DOOM MCP vs Vera

Chris Nager built a fully playable DOOM that runs as an MCP (Model Context Protocol) app, rendering inline inside Claude and ChatGPT without a separate browser tab. The architecture uses two MCP tools — create_doom_session for inline-capable hosts and get_doom_launch_url as a browser fallback — combined with cloudflare/doom-wasm for the game runtime and a signed token system that maintains session state across both surfaces. The result is the same session whether you're playing inline or in a tab. The key technical challenge was avoiding iframe and CSP (Content Security Policy) issues. Rather than embedding a browser page inside the MCP iframe, the DOOM canvas runs directly inside the host's iframe — a subtle but critical distinction that resolved a class of rendering and input-handling bugs. The final implementation is intentionally stripped down: no save/load, no persistence adapters, just stable playable DOOM. Beyond the novelty, this project is a concrete demonstration that MCP apps are interactive surfaces, not just tool-calling JSON endpoints. The progressive enhancement pattern — same signed-token foundation serving both inline and browser modes — is a reusable architecture for any game or interactive experience that wants to live inside an AI assistant. Nager open-sourced the implementation and the blog post is a detailed technical breakdown.

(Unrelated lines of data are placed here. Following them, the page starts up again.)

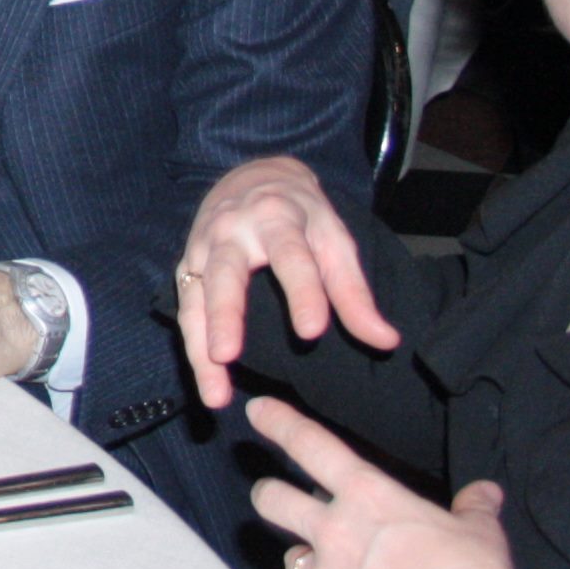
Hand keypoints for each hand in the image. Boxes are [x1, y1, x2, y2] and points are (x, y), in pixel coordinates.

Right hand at [176, 156, 398, 408]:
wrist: (252, 175)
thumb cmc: (301, 214)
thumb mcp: (334, 239)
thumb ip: (354, 291)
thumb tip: (384, 340)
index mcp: (276, 217)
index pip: (291, 257)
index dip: (303, 293)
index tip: (312, 332)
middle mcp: (231, 230)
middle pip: (225, 275)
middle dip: (224, 315)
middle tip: (227, 355)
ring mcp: (202, 248)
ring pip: (195, 299)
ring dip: (200, 346)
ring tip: (214, 393)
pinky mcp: (186, 267)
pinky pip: (185, 310)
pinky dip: (192, 348)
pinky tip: (208, 383)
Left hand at [251, 400, 566, 568]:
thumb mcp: (479, 533)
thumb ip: (473, 509)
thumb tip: (485, 492)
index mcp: (367, 496)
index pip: (310, 446)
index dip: (279, 423)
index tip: (257, 410)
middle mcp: (335, 533)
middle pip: (272, 500)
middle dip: (267, 493)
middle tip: (271, 494)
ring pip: (293, 560)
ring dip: (306, 557)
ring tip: (326, 562)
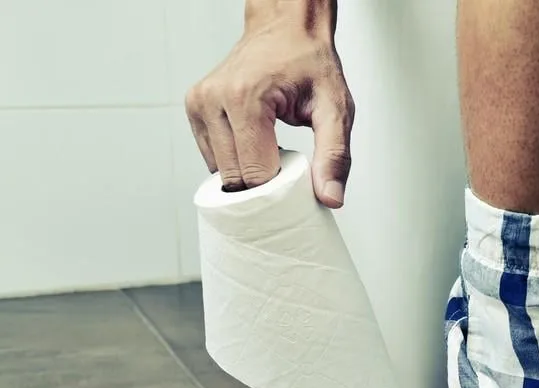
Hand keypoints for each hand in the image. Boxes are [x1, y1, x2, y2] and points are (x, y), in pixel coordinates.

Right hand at [184, 3, 352, 206]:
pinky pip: (213, 158)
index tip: (299, 185)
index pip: (256, 174)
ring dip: (248, 174)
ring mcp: (199, 103)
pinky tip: (256, 146)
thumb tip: (331, 198)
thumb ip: (335, 155)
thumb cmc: (309, 63)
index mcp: (244, 98)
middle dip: (263, 186)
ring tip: (274, 153)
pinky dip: (236, 161)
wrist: (286, 30)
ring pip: (221, 172)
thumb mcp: (336, 108)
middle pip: (235, 177)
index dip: (280, 190)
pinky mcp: (195, 108)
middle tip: (290, 171)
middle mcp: (213, 99)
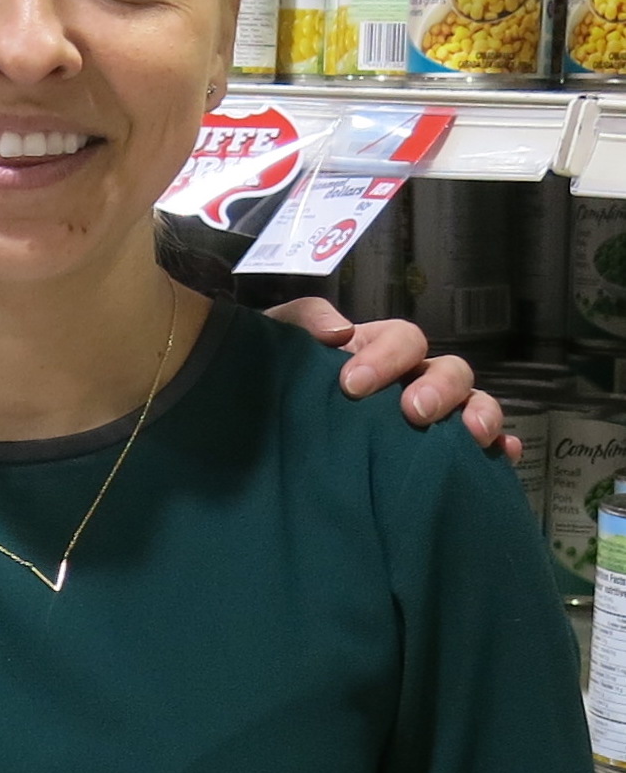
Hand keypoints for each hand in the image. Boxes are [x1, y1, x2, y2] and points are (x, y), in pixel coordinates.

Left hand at [264, 298, 511, 460]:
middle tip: (414, 411)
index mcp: (379, 348)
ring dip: (479, 413)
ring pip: (473, 402)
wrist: (268, 427)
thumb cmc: (282, 374)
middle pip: (448, 370)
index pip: (403, 339)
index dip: (386, 357)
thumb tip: (340, 332)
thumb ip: (304, 319)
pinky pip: (484, 444)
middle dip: (439, 388)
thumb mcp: (281, 337)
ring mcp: (432, 413)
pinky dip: (500, 445)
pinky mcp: (439, 450)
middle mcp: (413, 378)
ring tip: (472, 434)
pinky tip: (504, 453)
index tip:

Vera is a programming language built from the ground up for LLMs to write — not humans. Named after the Latin word for truth, it compiles to WebAssembly and runs in both the CLI and browser. Its most radical design choice: it eliminates variable names entirely, replacing them with typed De Bruijn structural references (like `@Int.0` for the most recent integer binding). Research suggests naming confusion is one of the biggest failure modes in AI-generated code — Vera removes the problem at the language level. Every function in Vera must declare `requires()` preconditions, `ensures()` postconditions, and `effects()` side-effect declarations. The compiler uses Z3 formal verification to check contracts at every call site, meaning the AI can't ship code that violates its own preconditions. Error messages are structured JSON with stable codes — written as instructions for AI systems to parse and fix, not human developers to read. Benchmark results are striking: on VeraBench, Kimi K2.5 achieves 100% correctness writing Vera code, outperforming both Python (86%) and TypeScript (91%) implementations. At v0.0.127 with 810+ commits, 127 releases, 3,638 tests, and a 13-chapter spec, this is a serious project — not a weekend experiment. If AI is going to write most of our code, perhaps the code should be designed for AI to write.